Christian women are not alone in sharing spiritual advice. New and forthcoming books by Buddhist women point to ways the Eastern religion can ease suffering and even lead to enlightenment.

In The Wisdom of the Hive: What Honeybees Can Teach Us About Collective Wellbeing (Sounds True, out now), educators and beekeepers Michelle Cassandra Johnson and Amy Burtaine blend nature-based shamanistic practices, beekeeping, Buddhism, and spirituality.

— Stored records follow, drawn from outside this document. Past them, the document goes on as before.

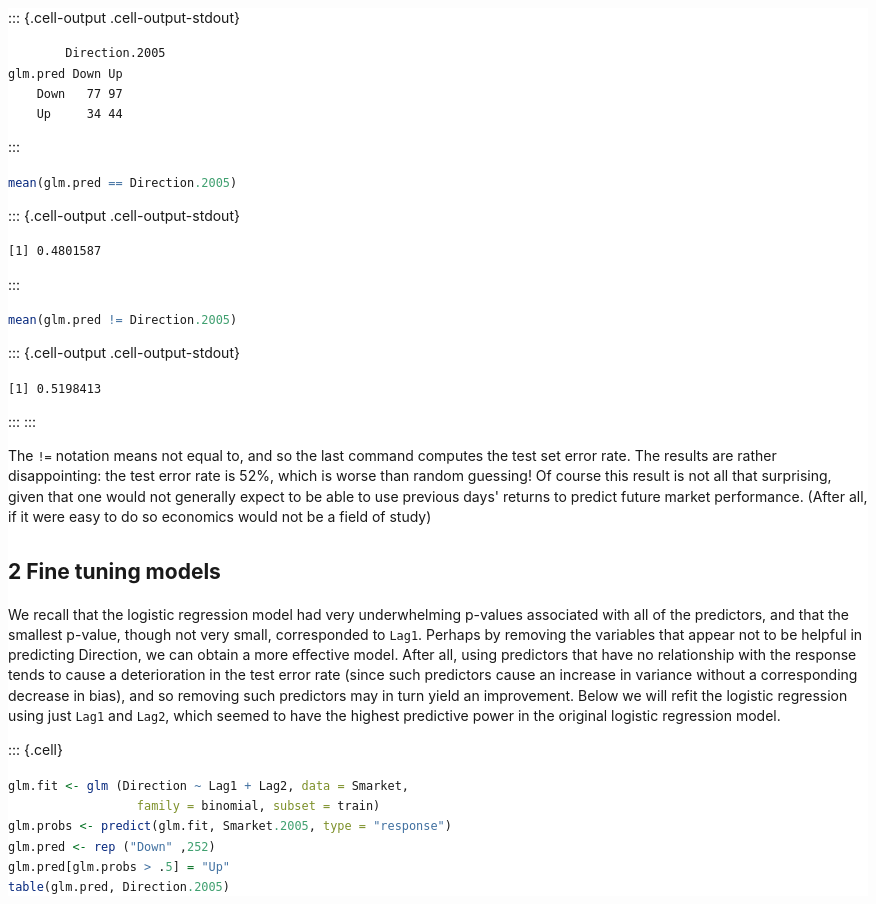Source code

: ::: {.cell-output .cell-output-stdout}
```
        Direction.2005
glm.pred Down Up
    Down   77 97
    Up     34 44
```
:::

```{.r .cell-code}
mean(glm.pred == Direction.2005)
```

::: {.cell-output .cell-output-stdout}
```
[1] 0.4801587
```
:::

```{.r .cell-code}
mean(glm.pred != Direction.2005)
```

::: {.cell-output .cell-output-stdout}
```
[1] 0.5198413
```
:::
:::


The `!=` notation means not equal to, and so the last command computes the test set error rate. The results are rather disappointing: the test error rate is 52%, which is worse than random guessing! Of course this result is not all that surprising, given that one would not generally expect to be able to use previous days' returns to predict future market performance. (After all, if it were easy to do so economics would not be a field of study)

## 2 Fine tuning models

We recall that the logistic regression model had very underwhelming p-values associated with all of the predictors, and that the smallest p-value, though not very small, corresponded to `Lag1`. Perhaps by removing the variables that appear not to be helpful in predicting Direction, we can obtain a more eﬀective model. After all, using predictors that have no relationship with the response tends to cause a deterioration in the test error rate (since such predictors cause an increase in variance without a corresponding decrease in bias), and so removing such predictors may in turn yield an improvement. Below we will refit the logistic regression using just `Lag1` and `Lag2`, which seemed to have the highest predictive power in the original logistic regression model.


::: {.cell}

```{.r .cell-code}
glm.fit <- glm (Direction ~ Lag1 + Lag2, data = Smarket, 
                  family = binomial, subset = train)
glm.probs <- predict(glm.fit, Smarket.2005, type = "response")
glm.pred <- rep ("Down" ,252)
glm.pred[glm.probs > .5] = "Up"
table(glm.pred, Direction.2005)
```

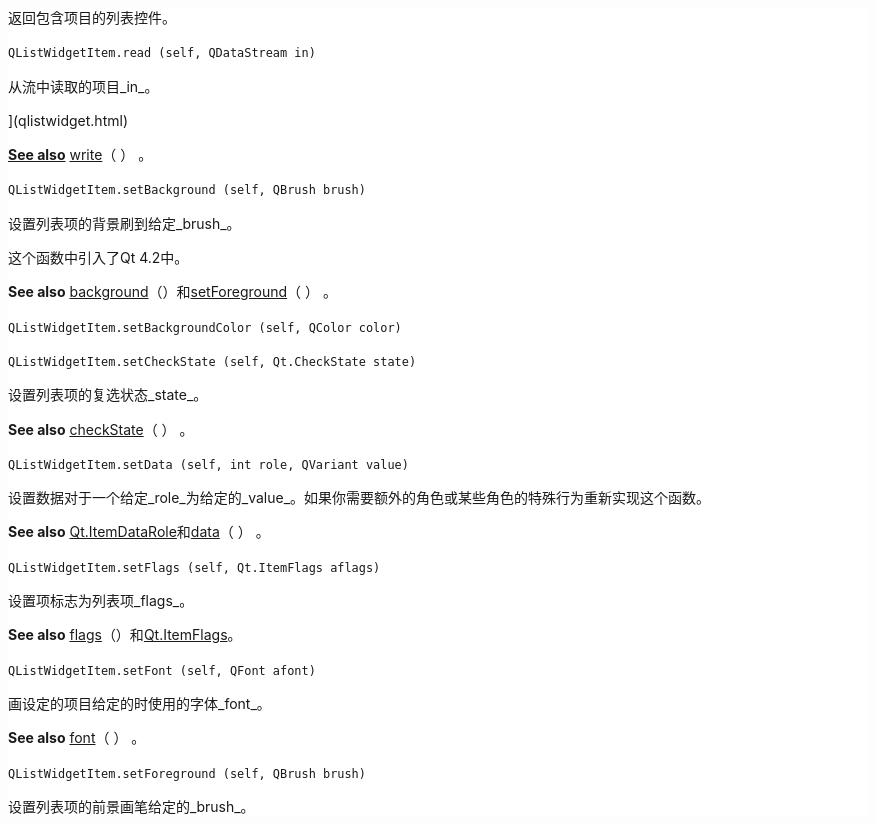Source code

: 返回包含项目的列表控件。

```
QListWidgetItem.read (self, QDataStream in)
```

从流中读取的项目_in_。

](qlistwidget.html)

[**See also**](qlistwidget.html) [write](qlistwidgetitem.html#write)（ ） 。

```
QListWidgetItem.setBackground (self, QBrush brush)
```

设置列表项的背景刷到给定_brush_。

这个函数中引入了Qt 4.2中。

**See also** [background](qlistwidgetitem.html#background)（）和[setForeground](qlistwidgetitem.html#setForeground)（ ） 。

```
QListWidgetItem.setBackgroundColor (self, QColor color)
```

```
QListWidgetItem.setCheckState (self, Qt.CheckState state)
```

设置列表项的复选状态_state_。

**See also** [checkState](qlistwidgetitem.html#checkState)（ ） 。

```
QListWidgetItem.setData (self, int role, QVariant value)
```

设置数据对于一个给定_role_为给定的_value_。如果你需要额外的角色或某些角色的特殊行为重新实现这个函数。

**See also** [Qt.ItemDataRole](qt.html#ItemDataRole-enum)和[data](qlistwidgetitem.html#data)（ ） 。

```
QListWidgetItem.setFlags (self, Qt.ItemFlags aflags)
```

设置项标志为列表项_flags_。

**See also** [flags](qlistwidgetitem.html#flags)（）和[Qt.ItemFlags](qt.html#ItemFlag-enum)。

```
QListWidgetItem.setFont (self, QFont afont)
```

画设定的项目给定的时使用的字体_font_。

**See also** [font](qlistwidgetitem.html#font)（ ） 。

```
QListWidgetItem.setForeground (self, QBrush brush)
```

设置列表项的前景画笔给定的_brush_。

Out in February 2026 from Shambhala, Women in Love with the Divine by Erica Bassani shares what the author learned about committing to a relationship with the sacred from a dozen women spiritual teachers in various traditions. And North Atlantic’s Emergent Dharma (Dec.) by feminist scholar Sharon Suh presents essays from 11 Asian American feminist Buddhists who, according to the publisher, want to correct teachings colored by “patriarchy, sexism, Orientalism, and our larger cultural context.”

Whether women today look to the Bible or to Eastern sages, they are not alone. They can find company in books by authors like themselves, linking them to the sisterhood of wise, brave, and funny women who came before.